Attempting a historical study of the early British electronic computers and it's making me want to invest in a corkboard, pins and strings to keep track of everything.
I've spent the last several days alone trying to get a straight answer on whether the Manchester Baby (and subsequently, Manchester Mark 1) was derived from the First Draft of a Report on the EDVAC / EDVAC itself.
I thought I read that Manchester received a copy of the report, though I don't have the source for that on hand so I'm not going to put too much weight on that. I'll update if I find it.
A representative working on behalf of Max Newman was present at the Moore School Lectures. Thus we know the Manchester team was at least exposed to design concepts from the EDVAC.
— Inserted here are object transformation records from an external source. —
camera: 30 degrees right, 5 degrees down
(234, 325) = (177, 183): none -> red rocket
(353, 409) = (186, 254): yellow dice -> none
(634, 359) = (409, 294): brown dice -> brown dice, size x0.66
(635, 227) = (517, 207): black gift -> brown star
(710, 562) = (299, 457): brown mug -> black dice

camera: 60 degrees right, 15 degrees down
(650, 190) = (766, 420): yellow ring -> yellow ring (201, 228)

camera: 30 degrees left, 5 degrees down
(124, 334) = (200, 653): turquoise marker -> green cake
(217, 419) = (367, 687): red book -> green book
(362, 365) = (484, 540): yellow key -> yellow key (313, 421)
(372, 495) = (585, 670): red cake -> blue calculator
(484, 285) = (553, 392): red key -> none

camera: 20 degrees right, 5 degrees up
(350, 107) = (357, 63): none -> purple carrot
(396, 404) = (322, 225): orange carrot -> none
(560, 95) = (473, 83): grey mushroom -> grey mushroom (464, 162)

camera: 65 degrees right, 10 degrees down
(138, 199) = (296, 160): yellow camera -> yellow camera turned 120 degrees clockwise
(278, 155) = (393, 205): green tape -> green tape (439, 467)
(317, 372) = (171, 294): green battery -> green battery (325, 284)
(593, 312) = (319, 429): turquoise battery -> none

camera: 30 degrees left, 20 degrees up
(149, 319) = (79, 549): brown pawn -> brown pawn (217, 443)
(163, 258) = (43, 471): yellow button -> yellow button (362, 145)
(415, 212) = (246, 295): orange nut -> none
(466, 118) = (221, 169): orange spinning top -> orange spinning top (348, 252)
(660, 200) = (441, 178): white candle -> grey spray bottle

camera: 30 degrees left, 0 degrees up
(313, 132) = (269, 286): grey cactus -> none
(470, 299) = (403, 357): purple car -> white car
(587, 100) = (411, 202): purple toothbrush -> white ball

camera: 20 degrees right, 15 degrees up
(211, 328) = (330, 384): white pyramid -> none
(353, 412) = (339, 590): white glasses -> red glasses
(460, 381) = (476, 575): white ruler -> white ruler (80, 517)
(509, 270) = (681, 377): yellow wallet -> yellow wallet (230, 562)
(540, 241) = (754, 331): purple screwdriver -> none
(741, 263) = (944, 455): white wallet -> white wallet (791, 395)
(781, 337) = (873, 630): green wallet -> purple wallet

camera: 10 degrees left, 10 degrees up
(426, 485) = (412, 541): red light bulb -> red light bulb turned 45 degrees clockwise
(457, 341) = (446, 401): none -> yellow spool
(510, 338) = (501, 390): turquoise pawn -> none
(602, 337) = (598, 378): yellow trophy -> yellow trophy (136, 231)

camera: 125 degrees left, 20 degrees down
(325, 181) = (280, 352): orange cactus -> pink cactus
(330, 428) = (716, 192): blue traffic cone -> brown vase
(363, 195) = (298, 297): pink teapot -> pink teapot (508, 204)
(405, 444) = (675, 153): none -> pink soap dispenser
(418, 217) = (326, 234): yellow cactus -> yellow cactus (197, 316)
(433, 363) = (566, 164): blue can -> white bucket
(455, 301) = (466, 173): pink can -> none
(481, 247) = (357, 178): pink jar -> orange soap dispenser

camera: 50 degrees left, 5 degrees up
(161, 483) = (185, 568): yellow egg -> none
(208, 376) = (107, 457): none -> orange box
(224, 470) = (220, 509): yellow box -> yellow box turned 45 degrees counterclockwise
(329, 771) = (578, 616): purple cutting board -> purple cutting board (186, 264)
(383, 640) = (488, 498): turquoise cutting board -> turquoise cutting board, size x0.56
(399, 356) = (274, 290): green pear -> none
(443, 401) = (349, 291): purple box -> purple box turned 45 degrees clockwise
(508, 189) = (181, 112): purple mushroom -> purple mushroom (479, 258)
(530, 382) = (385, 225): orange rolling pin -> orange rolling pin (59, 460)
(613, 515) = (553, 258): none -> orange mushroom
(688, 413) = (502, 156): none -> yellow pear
In Automatic Digital Computers (1956), Maurice Wilkes (inventor of the very-much-derived-from-the-First Draft EDSAC) offhandedly groups the Manchester computers together "with other machines of the EDVAC-type". Unclear to me is whether he's using that as shorthand for stored program computers, or pointing to a stronger thread of influence.
Finally, University of Manchester itself has this to say:
A second U.K. project, the Manchester Mark 1, was not directly influenced by the lectures, but Freddie Williams, while visiting a number of places in the US in June 1946, saw the ENIAC, and he was impressed at the evidence that such a large electronic machine could be kept error free for long enough to make useful calculations.
Followed by this a few paragraphs later:
Williams and Kilburn immediately wanted to develop a basic computer as the only way of fully testing their proposed storage mechanism. Tom Kilburn led the design and construction, and the "Small Scale Experimental Machine", the Manchester "Baby", was up and running by June 1948. Although small and primitive, it was the first working machine to have all the basic ingredients we would regard as essential to the von Neumann computer, in particular it had a true Random Access Memory and used the stored-program principle. The Baby so successfully demonstrated the effectiveness and potential of the von Neumann computer that Williams immediately embarked on developing the Baby into a full-sized usable machine, the Manchester Mark 1 [...]
Making the rather circular (IMO) case that the Baby / Mark 1 was both unrelated to the EDVAC, but related to the "von Neumann computer", which itself was the "idealized" form of the EDVAC laid out in the First Draft. (And yes, I know the reasoning for this is likely the IAS Machines using the same Williams Tube memory as the Manchester machines, but it's still weird to see it framed this way.) I feel like I'm going nuts, which is only bolstered by the ever-growing list of early British computer history books I'm compiling.